--- Supplied information Enclosed Below ---
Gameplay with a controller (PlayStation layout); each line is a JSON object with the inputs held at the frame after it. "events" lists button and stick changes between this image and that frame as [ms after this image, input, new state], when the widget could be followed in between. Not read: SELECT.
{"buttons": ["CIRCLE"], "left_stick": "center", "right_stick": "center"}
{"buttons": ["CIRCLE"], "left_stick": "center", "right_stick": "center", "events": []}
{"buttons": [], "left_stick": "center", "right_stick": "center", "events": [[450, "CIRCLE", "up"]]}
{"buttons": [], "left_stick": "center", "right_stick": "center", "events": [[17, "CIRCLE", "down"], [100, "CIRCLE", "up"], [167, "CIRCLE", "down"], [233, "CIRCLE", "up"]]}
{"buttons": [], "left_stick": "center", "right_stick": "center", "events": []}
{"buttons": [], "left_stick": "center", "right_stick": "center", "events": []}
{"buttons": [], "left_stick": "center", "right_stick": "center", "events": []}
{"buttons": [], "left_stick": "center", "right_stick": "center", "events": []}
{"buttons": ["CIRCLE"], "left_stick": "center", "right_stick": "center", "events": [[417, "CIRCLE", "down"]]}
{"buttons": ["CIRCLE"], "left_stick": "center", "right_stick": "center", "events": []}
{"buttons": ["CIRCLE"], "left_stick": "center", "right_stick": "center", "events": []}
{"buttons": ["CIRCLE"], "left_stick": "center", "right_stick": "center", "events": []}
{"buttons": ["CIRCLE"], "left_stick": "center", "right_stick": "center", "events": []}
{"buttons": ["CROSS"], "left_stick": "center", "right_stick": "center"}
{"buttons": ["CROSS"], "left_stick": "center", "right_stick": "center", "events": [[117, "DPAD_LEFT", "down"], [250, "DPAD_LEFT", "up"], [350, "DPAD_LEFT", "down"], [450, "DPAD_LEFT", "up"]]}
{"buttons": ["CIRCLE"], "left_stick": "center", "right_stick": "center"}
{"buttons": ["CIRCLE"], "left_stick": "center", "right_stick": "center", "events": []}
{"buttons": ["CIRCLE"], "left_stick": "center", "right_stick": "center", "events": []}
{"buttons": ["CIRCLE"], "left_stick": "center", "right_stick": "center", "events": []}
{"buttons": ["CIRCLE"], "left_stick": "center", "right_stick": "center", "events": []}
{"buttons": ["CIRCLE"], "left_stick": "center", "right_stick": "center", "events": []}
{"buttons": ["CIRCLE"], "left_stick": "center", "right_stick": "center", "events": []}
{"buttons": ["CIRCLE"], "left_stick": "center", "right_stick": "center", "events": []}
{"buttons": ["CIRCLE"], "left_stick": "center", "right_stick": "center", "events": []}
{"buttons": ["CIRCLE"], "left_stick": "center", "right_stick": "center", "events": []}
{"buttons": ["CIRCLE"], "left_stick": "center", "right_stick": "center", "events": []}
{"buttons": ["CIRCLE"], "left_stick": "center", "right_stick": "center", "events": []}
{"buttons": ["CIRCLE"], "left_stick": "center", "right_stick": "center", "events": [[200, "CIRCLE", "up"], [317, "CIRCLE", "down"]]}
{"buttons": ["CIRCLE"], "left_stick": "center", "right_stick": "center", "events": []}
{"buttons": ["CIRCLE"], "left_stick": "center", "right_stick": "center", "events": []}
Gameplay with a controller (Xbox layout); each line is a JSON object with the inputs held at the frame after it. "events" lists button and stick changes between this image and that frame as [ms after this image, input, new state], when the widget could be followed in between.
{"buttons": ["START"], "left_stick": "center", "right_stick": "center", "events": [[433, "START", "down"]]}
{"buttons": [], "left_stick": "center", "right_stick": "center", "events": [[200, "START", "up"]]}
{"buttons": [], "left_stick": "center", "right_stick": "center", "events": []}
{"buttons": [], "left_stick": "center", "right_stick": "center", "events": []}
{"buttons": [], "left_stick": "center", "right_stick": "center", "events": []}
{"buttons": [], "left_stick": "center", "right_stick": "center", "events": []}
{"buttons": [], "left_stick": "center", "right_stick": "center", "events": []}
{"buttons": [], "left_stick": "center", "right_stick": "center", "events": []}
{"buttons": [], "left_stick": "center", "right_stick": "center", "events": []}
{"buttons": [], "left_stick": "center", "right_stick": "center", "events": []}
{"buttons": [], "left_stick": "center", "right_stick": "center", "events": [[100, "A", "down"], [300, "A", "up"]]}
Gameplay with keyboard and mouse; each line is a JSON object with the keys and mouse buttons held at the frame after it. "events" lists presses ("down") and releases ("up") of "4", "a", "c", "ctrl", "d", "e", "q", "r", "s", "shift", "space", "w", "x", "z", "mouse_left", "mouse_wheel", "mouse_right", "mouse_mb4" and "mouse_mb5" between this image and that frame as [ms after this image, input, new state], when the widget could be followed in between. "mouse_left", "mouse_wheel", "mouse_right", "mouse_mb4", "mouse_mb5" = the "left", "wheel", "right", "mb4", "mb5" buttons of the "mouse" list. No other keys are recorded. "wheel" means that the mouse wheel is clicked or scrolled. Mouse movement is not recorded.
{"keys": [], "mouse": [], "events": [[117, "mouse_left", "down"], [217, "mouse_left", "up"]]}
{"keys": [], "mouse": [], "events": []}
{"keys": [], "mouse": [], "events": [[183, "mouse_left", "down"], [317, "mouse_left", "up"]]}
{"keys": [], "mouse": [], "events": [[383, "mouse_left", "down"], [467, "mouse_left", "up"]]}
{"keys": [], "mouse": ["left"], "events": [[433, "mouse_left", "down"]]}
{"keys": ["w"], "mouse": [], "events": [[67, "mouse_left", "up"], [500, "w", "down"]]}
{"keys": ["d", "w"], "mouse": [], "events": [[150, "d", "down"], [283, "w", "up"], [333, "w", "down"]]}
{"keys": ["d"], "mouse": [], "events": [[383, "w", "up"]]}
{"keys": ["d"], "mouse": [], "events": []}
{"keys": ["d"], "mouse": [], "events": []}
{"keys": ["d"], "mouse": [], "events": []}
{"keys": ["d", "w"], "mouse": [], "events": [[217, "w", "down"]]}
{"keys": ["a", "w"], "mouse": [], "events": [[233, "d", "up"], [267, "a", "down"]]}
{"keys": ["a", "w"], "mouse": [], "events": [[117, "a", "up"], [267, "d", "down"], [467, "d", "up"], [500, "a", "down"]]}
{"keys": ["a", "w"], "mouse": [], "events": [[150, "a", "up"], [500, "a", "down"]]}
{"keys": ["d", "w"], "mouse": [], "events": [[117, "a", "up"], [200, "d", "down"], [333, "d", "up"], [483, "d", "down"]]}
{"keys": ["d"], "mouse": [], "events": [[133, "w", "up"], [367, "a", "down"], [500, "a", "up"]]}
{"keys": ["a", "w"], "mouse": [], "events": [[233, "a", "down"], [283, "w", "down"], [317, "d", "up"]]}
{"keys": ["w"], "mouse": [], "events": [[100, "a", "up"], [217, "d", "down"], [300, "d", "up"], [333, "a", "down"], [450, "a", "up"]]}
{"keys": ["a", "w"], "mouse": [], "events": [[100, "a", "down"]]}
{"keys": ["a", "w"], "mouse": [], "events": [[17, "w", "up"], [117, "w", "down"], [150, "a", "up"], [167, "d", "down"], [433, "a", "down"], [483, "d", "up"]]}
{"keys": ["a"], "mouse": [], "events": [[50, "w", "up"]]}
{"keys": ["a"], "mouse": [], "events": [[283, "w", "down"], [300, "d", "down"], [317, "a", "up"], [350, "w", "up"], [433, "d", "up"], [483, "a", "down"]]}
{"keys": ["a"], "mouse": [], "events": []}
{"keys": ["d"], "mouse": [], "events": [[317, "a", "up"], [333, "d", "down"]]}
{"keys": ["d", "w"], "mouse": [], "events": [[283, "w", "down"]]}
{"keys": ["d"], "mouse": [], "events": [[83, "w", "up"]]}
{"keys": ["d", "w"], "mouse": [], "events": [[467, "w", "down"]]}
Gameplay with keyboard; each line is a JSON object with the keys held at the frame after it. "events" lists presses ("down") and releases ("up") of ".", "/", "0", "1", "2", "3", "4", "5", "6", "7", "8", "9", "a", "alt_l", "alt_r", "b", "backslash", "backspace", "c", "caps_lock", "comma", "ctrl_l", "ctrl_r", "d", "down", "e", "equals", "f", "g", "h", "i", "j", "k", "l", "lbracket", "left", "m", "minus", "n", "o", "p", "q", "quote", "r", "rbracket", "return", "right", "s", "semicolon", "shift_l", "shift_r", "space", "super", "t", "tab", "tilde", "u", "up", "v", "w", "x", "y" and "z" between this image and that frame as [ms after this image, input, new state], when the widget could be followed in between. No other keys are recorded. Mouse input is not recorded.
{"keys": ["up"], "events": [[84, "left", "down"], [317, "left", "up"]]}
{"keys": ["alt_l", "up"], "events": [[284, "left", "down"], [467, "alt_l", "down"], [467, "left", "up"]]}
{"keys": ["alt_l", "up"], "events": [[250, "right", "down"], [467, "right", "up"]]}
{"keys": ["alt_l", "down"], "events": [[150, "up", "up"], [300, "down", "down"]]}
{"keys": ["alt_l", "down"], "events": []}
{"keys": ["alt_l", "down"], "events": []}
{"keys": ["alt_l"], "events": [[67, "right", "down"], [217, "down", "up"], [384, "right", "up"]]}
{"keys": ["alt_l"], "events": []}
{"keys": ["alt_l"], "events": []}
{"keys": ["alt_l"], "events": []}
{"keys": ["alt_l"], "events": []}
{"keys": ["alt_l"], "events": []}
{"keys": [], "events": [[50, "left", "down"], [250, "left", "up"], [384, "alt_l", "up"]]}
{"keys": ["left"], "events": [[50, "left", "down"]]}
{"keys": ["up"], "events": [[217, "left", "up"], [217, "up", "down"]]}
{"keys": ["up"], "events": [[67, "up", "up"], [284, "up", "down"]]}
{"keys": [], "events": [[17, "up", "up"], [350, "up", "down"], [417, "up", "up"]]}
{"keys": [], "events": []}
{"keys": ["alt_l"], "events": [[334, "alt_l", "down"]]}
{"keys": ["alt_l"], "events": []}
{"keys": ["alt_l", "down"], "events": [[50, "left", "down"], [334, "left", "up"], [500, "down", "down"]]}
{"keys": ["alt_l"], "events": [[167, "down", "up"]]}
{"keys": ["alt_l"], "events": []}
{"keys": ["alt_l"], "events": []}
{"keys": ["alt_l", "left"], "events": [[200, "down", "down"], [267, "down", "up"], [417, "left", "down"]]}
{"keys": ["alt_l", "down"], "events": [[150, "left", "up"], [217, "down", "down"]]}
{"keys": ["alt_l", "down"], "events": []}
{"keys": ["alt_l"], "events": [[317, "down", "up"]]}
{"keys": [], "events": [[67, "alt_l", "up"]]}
--- End of Enclosed Supplied information ---
> **About this task**
Using the records above, copy all lines that include the word "controller".

> **Response to this exercise**
Gameplay with a controller (PlayStation layout); each line is a JSON object with the inputs held at the frame after it. "events" lists button and stick changes between this image and that frame as [ms after this image, input, new state], when the widget could be followed in between. Not read: SELECT.
Gameplay with a controller (Xbox layout); each line is a JSON object with the inputs held at the frame after it. "events" lists button and stick changes between this image and that frame as [ms after this image, input, new state], when the widget could be followed in between.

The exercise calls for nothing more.